## PROMPT:
Would you copy out only the lines from the one with "Terdepan, Ini Harapan" to the end of the records, exactly as they stand?

## DATA LISTING:

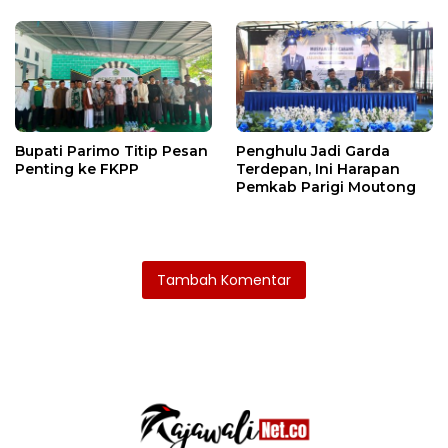
Bupati Parimo Titip Pesan
Penghulu Jadi Garda
Penting ke FKPP
Terdepan, Ini Harapan
Pemkab Parigi Moutong
Tambah Komentar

## TASK SOLUTION:
Terdepan, Ini Harapan
Pemkab Parigi Moutong
Tambah Komentar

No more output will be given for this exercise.